= What you need to do =
Copy the items below, renaming every "pie chart" to "circle graph" and leaving everything else unchanged.

= Data supplied =

* * * *

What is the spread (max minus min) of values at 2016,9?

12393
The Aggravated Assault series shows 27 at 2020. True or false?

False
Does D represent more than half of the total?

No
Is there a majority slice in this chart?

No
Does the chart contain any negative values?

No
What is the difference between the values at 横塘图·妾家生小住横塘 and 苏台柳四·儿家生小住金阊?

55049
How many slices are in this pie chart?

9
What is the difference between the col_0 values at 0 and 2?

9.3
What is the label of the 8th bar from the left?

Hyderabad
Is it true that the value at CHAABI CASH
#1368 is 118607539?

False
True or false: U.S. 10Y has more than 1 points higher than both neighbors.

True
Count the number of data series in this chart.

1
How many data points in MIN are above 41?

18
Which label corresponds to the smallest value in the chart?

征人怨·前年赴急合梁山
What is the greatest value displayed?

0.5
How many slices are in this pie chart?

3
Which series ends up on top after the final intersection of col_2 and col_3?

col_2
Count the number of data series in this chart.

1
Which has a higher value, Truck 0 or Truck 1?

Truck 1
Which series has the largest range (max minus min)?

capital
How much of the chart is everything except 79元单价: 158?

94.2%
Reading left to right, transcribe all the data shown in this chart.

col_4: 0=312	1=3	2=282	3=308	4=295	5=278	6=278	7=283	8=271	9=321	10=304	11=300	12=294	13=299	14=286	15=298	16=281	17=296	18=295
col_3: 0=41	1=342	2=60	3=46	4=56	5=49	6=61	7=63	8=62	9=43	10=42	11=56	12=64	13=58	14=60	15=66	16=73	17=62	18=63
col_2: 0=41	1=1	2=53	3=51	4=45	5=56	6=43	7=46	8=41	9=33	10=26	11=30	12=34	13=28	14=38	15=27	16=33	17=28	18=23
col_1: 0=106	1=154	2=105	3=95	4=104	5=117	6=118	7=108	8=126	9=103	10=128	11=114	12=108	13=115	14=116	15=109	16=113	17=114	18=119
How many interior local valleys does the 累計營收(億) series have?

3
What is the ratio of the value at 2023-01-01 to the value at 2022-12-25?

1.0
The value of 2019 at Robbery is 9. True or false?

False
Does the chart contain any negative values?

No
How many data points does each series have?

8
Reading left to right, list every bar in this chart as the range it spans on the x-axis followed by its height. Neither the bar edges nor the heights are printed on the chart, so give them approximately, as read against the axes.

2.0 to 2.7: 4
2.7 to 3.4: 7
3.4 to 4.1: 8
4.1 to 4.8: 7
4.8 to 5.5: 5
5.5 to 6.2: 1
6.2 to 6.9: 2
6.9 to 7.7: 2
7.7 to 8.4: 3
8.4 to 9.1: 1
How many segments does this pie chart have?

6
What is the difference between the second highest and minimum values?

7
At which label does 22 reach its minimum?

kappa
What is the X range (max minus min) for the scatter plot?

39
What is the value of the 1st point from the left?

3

* * * *

= Result =
What is the spread (max minus min) of values at 2016,9?

12393
The Aggravated Assault series shows 27 at 2020. True or false?

False
Does D represent more than half of the total?

No
Is there a majority slice in this chart?

No
Does the chart contain any negative values?

No
What is the difference between the values at 横塘图·妾家生小住横塘 and 苏台柳四·儿家生小住金阊?

55049
How many slices are in this circle graph?

9
What is the difference between the col_0 values at 0 and 2?

9.3
What is the label of the 8th bar from the left?

Hyderabad
Is it true that the value at CHAABI CASH
#1368 is 118607539?

False
True or false: U.S. 10Y has more than 1 points higher than both neighbors.

True
Count the number of data series in this chart.

1
How many data points in MIN are above 41?

18
Which label corresponds to the smallest value in the chart?

征人怨·前年赴急合梁山
What is the greatest value displayed?

0.5
How many slices are in this circle graph?

3
Which series ends up on top after the final intersection of col_2 and col_3?

col_2
Count the number of data series in this chart.

1
Which has a higher value, Truck 0 or Truck 1?

Truck 1
Which series has the largest range (max minus min)?

capital
How much of the chart is everything except 79元单价: 158?

94.2%
Reading left to right, transcribe all the data shown in this chart.

col_4: 0=312	1=3	2=282	3=308	4=295	5=278	6=278	7=283	8=271	9=321	10=304	11=300	12=294	13=299	14=286	15=298	16=281	17=296	18=295
col_3: 0=41	1=342	2=60	3=46	4=56	5=49	6=61	7=63	8=62	9=43	10=42	11=56	12=64	13=58	14=60	15=66	16=73	17=62	18=63
col_2: 0=41	1=1	2=53	3=51	4=45	5=56	6=43	7=46	8=41	9=33	10=26	11=30	12=34	13=28	14=38	15=27	16=33	17=28	18=23
col_1: 0=106	1=154	2=105	3=95	4=104	5=117	6=118	7=108	8=126	9=103	10=128	11=114	12=108	13=115	14=116	15=109	16=113	17=114	18=119
How many interior local valleys does the 累計營收(億) series have?

3
What is the ratio of the value at 2023-01-01 to the value at 2022-12-25?

1.0
The value of 2019 at Robbery is 9. True or false?

False
Does the chart contain any negative values?

No
How many data points does each series have?

8
Reading left to right, list every bar in this chart as the range it spans on the x-axis followed by its height. Neither the bar edges nor the heights are printed on the chart, so give them approximately, as read against the axes.

2.0 to 2.7: 4
2.7 to 3.4: 7
3.4 to 4.1: 8
4.1 to 4.8: 7
4.8 to 5.5: 5
5.5 to 6.2: 1
6.2 to 6.9: 2
6.9 to 7.7: 2
7.7 to 8.4: 3
8.4 to 9.1: 1
How many segments does this circle graph have?

6
What is the difference between the second highest and minimum values?

7
At which label does 22 reach its minimum?

kappa
What is the X range (max minus min) for the scatter plot?

39
What is the value of the 1st point from the left?

3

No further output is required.